The difference between Cristalle and Cristalle Eau Verte is almost exactly like the difference between No. 5 and Eau Premiere. There is a contemporary crispness in Eau Verte that I don’t find in Cristalle, in fact, when I compare the two, Cristalle suddenly smells very 1974. The dry down of Eau Verte is lovely. To me, it smells like citrusy honeysuckles, abstract white florals and fresh spring air. The beautiful floral accord is much more pronounced in Eau Verte than in the original Cristalle. In fact, once dried down, the overall effect of Eau Verte is of a warmer and less sterile/cold white floral with hints of citrus and green. Eau Verte is lovely. I will now wear Eau Verte instead of Cristalle edt and rather than it serving as a basic wardrobe fragrance it will be a personally enjoyable scent.

Eau Verte’s longevity is better than Cristalle edt, lasting about 4-5 hours on me.

If you’re interested in the free drawing, please leave a comment along with your email address. Comments will be accepted until Monday, May 11th, at 5PM US EDT, at which time we'll choose the winner of the 2.5 ML spray sample. Good luck!

Wednesday, October 15, 2008

Banish the Guilties



Yes, I’ve been feeling out of sorts lately, too. I read a wonderfully candid piece on OlfactaRama blog called Fiddling While Rome Burns, about fragrance obsession guilt while the economy is in a downturn. People are losing their homes. This isn’t just random “people” on the news, I know someone who is foreclosing on her home. Our country is still at war, people are dying. So, OlfactaRama asks, “does it feel a bit extravagant to be writing about perfume?” My answer: Yeah, it does.

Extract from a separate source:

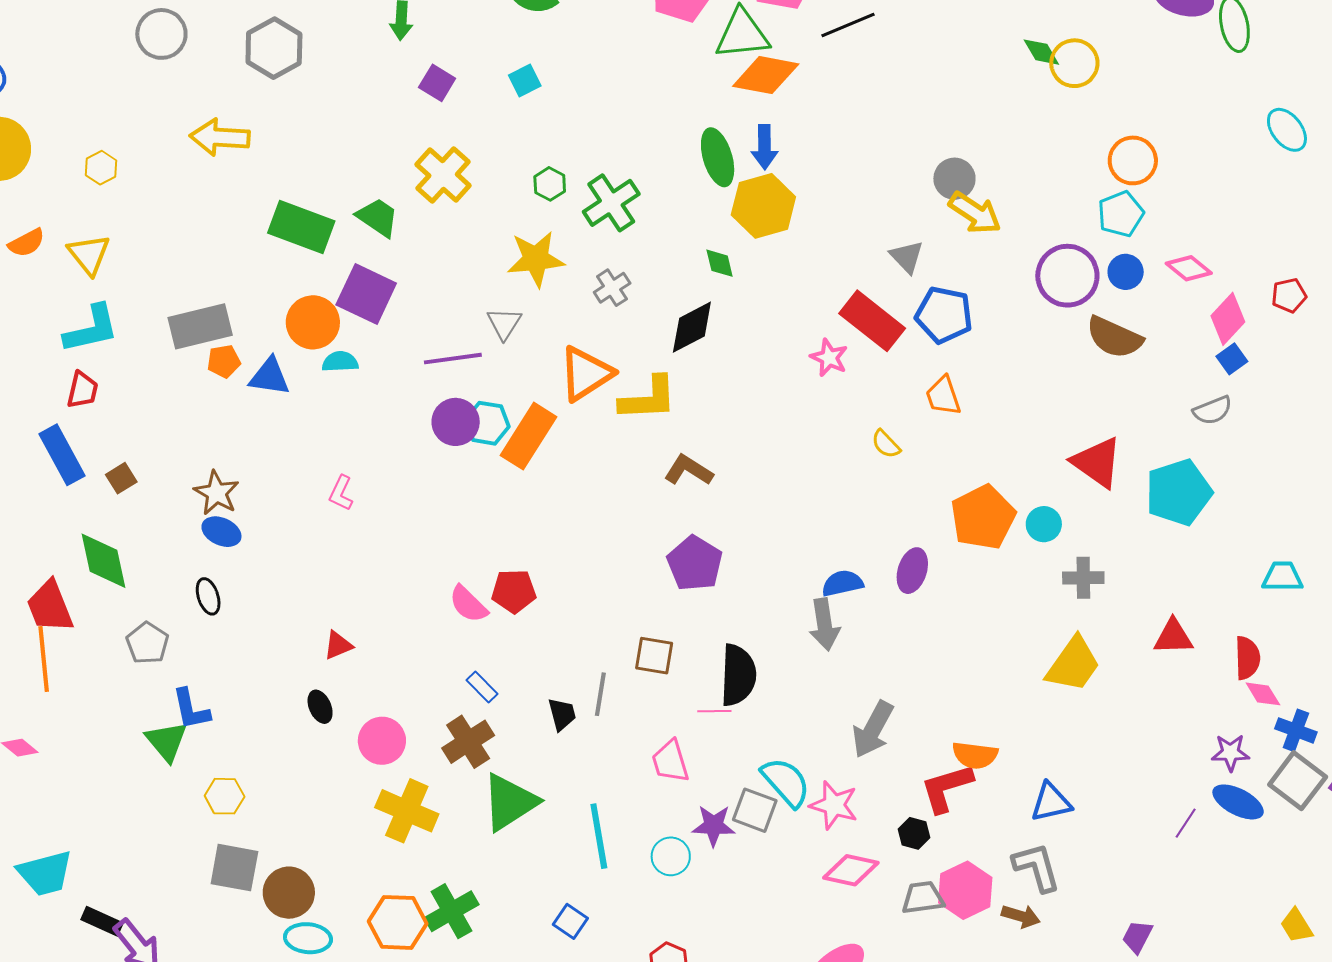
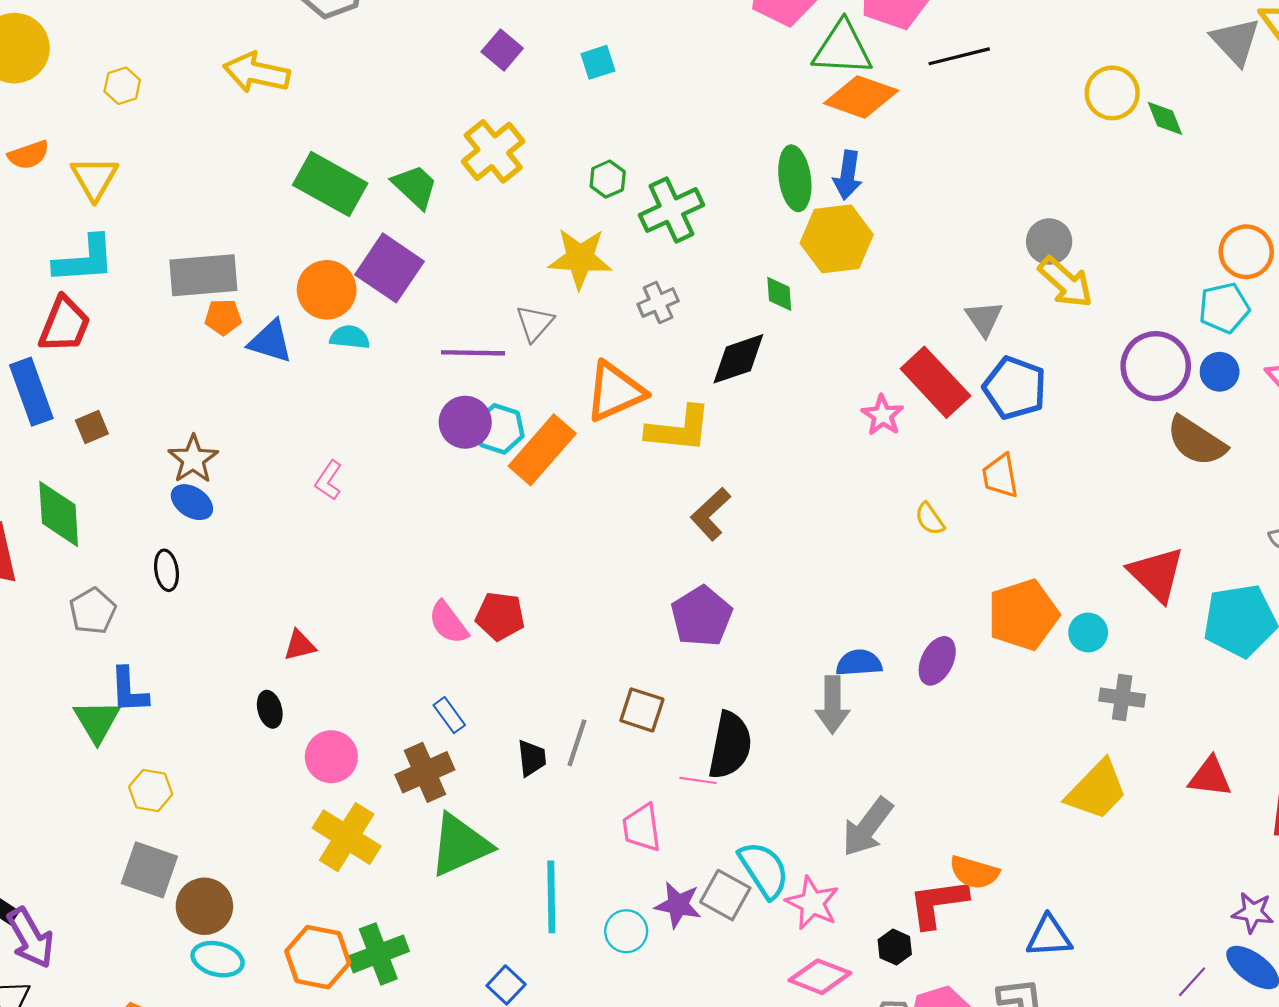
yellow circle: (1074, 63) -> (1112, 93), moved
red trapezoid: (82, 390) -> (65, 325), size x1.4
brown L-shape: (689, 470) -> (711, 514), turned -84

Lately, I think I’ve been unconsciously focusing on fragrances that I already have. I’ve been having a love affair with decidedly “un-trendy,” inexpensive perfumes that I’ve had for years. Ivoire de Balmain was one, then Loulou, Bvlgari Black, Ava Luxe Mousse de Chine and today it’s Chanel Cristalle. But this is sort of a self-imposed guilt, I think. Surely it’s important to continue enjoying life, even in the face of difficult times and obstacles, right? I think the guilt more or less boils down to the idea that perfume is a trivial, unnecessary luxury item. Well, of course it is unnecessary, almost everything is truly unnecessary besides the basics that one needs to survive.

After feeling guilty for the past month and having these conversations in my head about the uselessness of writing about fragrance I’ve decided that this is silly. Life will march along, we will all manage to get through these tough times in our own ways, and I will continue to obsess about perfume because it makes me happy. In the moments where I’m sniffing a perfume for the first time or the fifty-first time, I’m happy. On my drive home from the office I think about which perfume I will change into for the evening I feel happy. When I know I have a box waiting for me at home, I'm ecstatic. When I’m writing about a fragrance I get so deeply involved with it's aroma that I experience “olfactory joy.” Perfume is a hobby, an obsession, an escape and it makes me very happy.

So, today I’m wearing Chanel Cristalle edp. It’s been a long time since I’ve worn this. I’d forgotten how wonderful it is. Chanel Cristalle is a beautifully light chypre based on citrus and florals. I love the aldehydic citrus kick in the beginning. The citrusy quality dies down after the first hour and it becomes a well-done fruity floral. I’ve had this bottle for at least 10 years and I’m happy to be under its spell today.